The ONLY allowed `##` headers in COMPARISON mode (LAW 4):

```markdown
# {A} vs {B} [vs {C}]: What the Community Says (/Last30Days-Glim)

## Quick Verdict
{One paragraph, the actual answer}

## {Entity A}
**Community Sentiment:** ...
**Strengths:**
- ...
**Weaknesses:**
- ...

## {Entity B}
[same shape]

## {Entity C}   (only if 3-way)
[same shape]

## Head-to-Head
| Dimension | {A} | {B} | {C} |
| --- | --- | --- | --- |
| What it is | ... | ... | ... |
| GitHub stars | ... | ... | ... |
| Philosophy | ... | ... | ... |
| Skills | ... | ... | ... |
| Memory | ... | ... | ... |
| Models | ... | ... | ... |
| Security | ... | ... | ... |
| Best for | ... | ... | ... |
| Install | ... | ... | ... |

## The Bottom Line
- Choose {A} if ...
- Choose {B} if ...
- Choose {C} if ...

## The emerging stack
{One paragraph synthesis: how do these fit together / where is the space heading}

[engine footer between --- lines, verbatim]

I'm now an expert on {topic}. Some things you could ask:
- ...
```

## Polymarket disambiguation

`--polymarket-keywords "kw1,kw2"` filters market titles. Auto-skip on single-token-ambiguous topics (US states, cities, common nouns like `color/animal/sport`).

## Footer-nudge suppression

When `--plan` or `--competitors-plan` is present, suppress the glim-key nudge (the user has already done the heavy lifting; they don't need a setup pointer).

## Save format (for `--save-dir`)

N save files: `{entity-slug}-raw.md`, each with its own single-row `## Resolved Entities` block. Stdout shows merged comparison plus full N-row Resolved Entities block.

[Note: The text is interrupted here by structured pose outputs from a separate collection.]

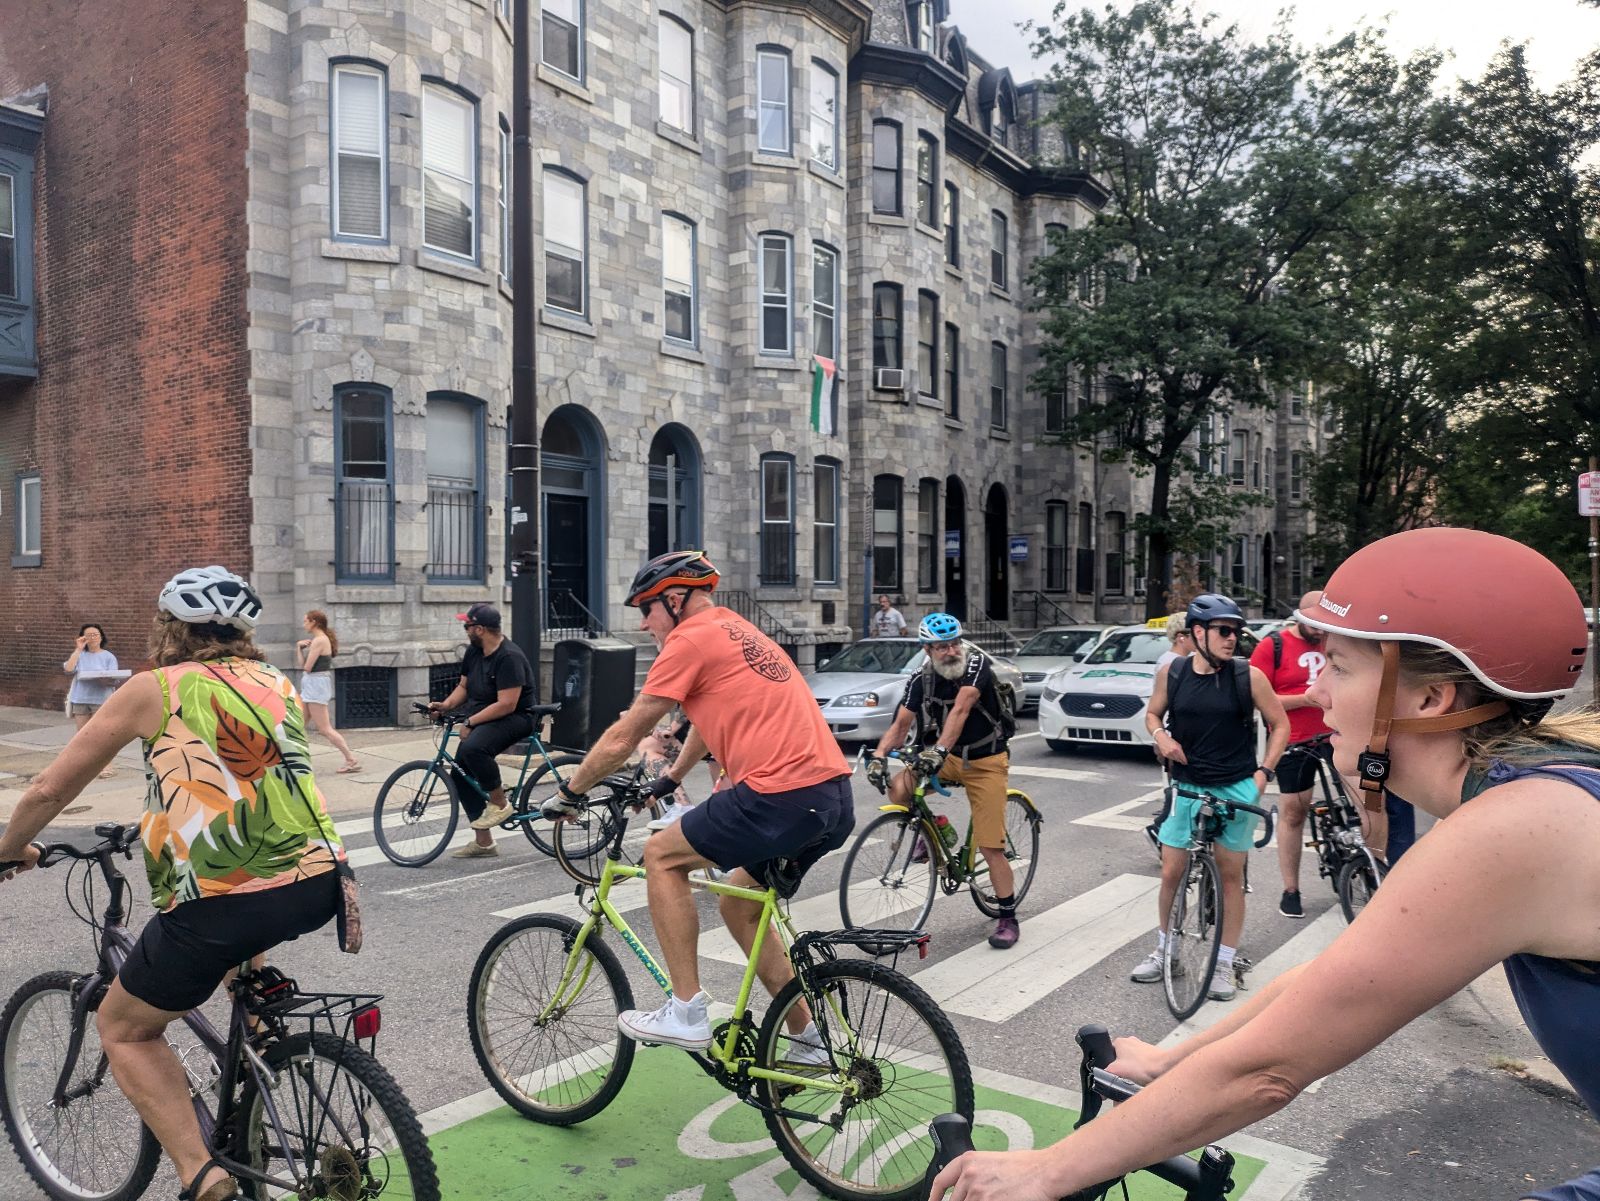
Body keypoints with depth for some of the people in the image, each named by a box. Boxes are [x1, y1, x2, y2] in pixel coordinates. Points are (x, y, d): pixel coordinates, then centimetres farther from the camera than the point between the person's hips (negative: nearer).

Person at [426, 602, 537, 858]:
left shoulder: (509, 657, -21)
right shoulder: (474, 652, 7)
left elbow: (506, 704, -26)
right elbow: (464, 686, 18)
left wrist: (470, 722, -23)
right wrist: (445, 705, -1)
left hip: (514, 719, -10)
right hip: (480, 720, 10)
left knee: (473, 747, -36)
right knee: (460, 775, 5)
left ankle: (500, 803, -14)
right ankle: (483, 842, 15)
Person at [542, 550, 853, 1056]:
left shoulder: (691, 639, -2)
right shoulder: (739, 633, 25)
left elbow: (622, 738, 1)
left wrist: (568, 794, 15)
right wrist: (668, 779, 52)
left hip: (782, 797, -9)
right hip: (836, 801, 9)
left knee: (661, 856, 6)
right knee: (739, 904, 24)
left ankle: (686, 1013, 7)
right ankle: (806, 1041, 28)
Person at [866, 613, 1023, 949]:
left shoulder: (977, 663, -20)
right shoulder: (922, 680, -7)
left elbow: (961, 709, -34)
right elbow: (901, 724, -12)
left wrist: (939, 749, -47)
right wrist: (879, 755, -30)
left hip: (986, 762, -4)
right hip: (948, 758, 4)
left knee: (990, 847, -6)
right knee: (898, 790, -22)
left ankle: (1008, 918, 12)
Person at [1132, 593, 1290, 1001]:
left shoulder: (1249, 676, -8)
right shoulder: (1172, 673, -4)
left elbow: (1280, 725, 2)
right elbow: (1153, 713, 13)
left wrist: (1263, 772, -6)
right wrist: (1161, 735, -8)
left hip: (1237, 788, -1)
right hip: (1187, 787, 2)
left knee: (1231, 875, 6)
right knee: (1171, 873, 5)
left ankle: (1224, 965, 19)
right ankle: (1162, 950, 26)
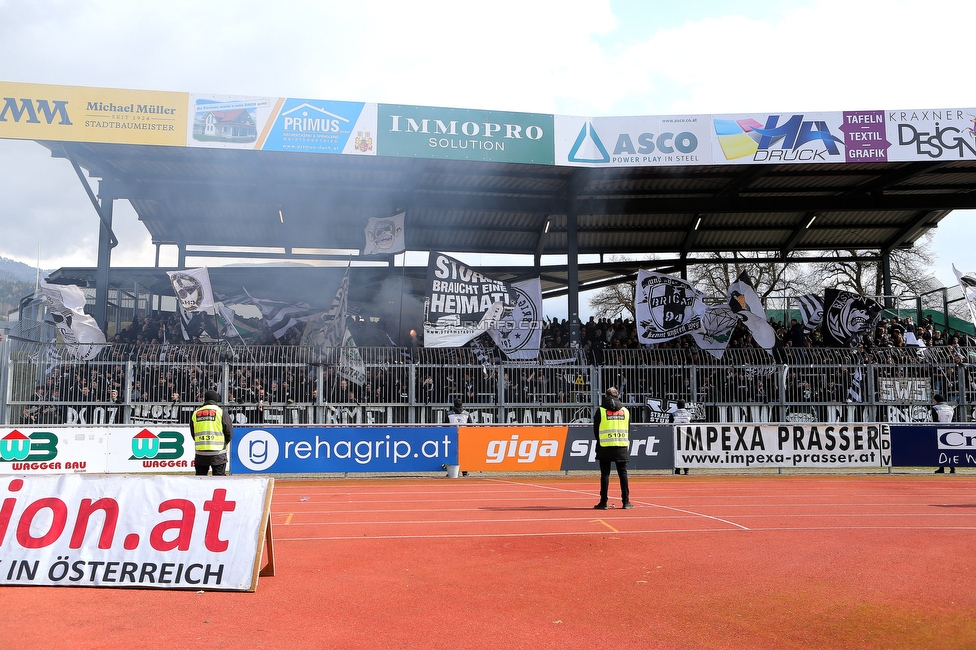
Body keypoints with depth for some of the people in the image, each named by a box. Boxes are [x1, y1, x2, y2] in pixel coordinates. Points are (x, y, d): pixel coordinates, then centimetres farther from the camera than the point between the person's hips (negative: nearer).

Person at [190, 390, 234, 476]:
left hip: (200, 453, 3)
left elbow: (192, 433, 14)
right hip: (218, 453, -3)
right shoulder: (222, 412, -2)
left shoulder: (195, 413, 9)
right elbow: (229, 432, -2)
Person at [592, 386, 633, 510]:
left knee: (605, 474, 0)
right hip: (622, 447, 2)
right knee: (623, 473, 7)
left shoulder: (600, 410, 0)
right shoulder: (625, 410, 9)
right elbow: (628, 430, 12)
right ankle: (626, 501, 8)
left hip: (605, 447, -2)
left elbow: (596, 430, 3)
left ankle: (603, 502, 1)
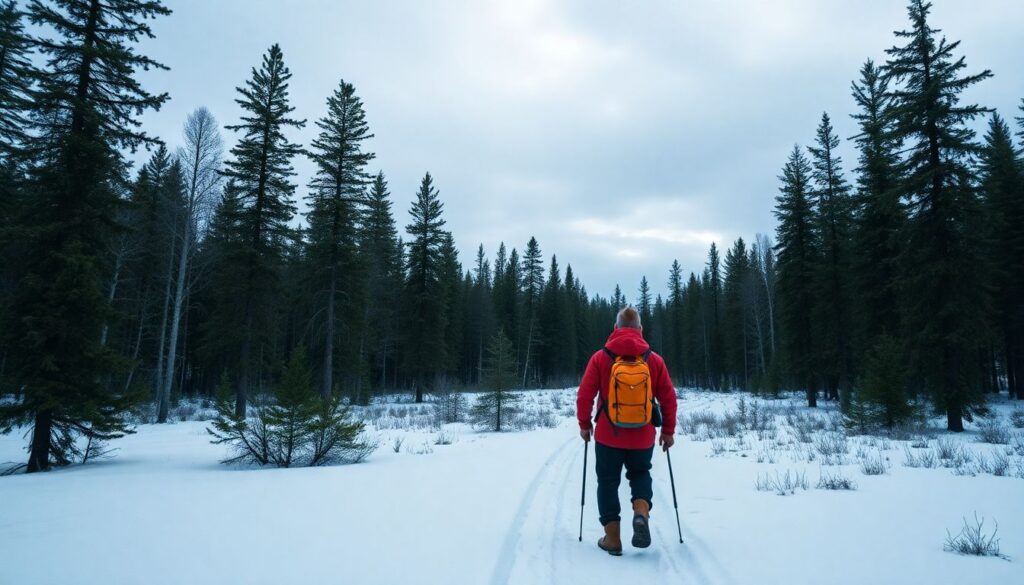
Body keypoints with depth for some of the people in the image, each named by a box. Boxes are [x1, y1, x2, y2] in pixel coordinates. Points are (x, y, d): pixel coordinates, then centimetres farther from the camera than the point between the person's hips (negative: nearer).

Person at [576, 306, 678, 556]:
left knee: (608, 481, 13)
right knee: (640, 474, 23)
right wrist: (668, 431, 11)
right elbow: (668, 399, 0)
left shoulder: (600, 357, -6)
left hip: (608, 435, -1)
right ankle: (641, 512, -3)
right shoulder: (654, 359, -2)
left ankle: (612, 538, 12)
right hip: (643, 436, 1)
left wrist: (584, 424, 8)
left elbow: (584, 395, -6)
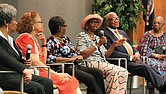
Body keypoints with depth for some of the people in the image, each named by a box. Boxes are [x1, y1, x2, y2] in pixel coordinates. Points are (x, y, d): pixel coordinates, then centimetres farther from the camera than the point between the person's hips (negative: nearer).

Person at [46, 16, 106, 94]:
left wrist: (79, 57, -3)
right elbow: (49, 59, -20)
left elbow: (75, 53, 23)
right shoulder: (51, 41, -5)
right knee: (90, 78, -27)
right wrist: (70, 59, -18)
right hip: (64, 69, -8)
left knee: (98, 72, -15)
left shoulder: (65, 39, 20)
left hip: (75, 66, 8)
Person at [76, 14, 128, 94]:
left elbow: (105, 55, 18)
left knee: (123, 72, -17)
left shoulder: (97, 38, 26)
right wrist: (98, 45, -15)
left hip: (103, 63, 8)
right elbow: (83, 54, -12)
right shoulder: (82, 36, 3)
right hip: (90, 63, -7)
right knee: (113, 71, -31)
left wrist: (114, 45, 4)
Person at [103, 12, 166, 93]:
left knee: (153, 70, -15)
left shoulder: (122, 32, 24)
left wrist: (136, 53, 2)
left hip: (133, 61, 8)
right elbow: (112, 53, -14)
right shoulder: (105, 34, -4)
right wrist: (130, 57, -15)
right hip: (122, 63, -8)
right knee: (145, 68, -27)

## GitHub live-data override

For comparison topics, `glim_github_get(kind=repo)` star counts override star counts cited by blog posts / YouTube videos / tweets. When two sources disagree on a number, prefer the live-fetched number. The Head-to-Head table's `GitHub stars` row pulls live.

## X reply cluster

When N independent replies to a "what's the best X?" tweet converge on the same answer, that's the strongest endorsement signal in the corpus. Call it out prominently in `## Quick Verdict` or weave into per-entity sentiment.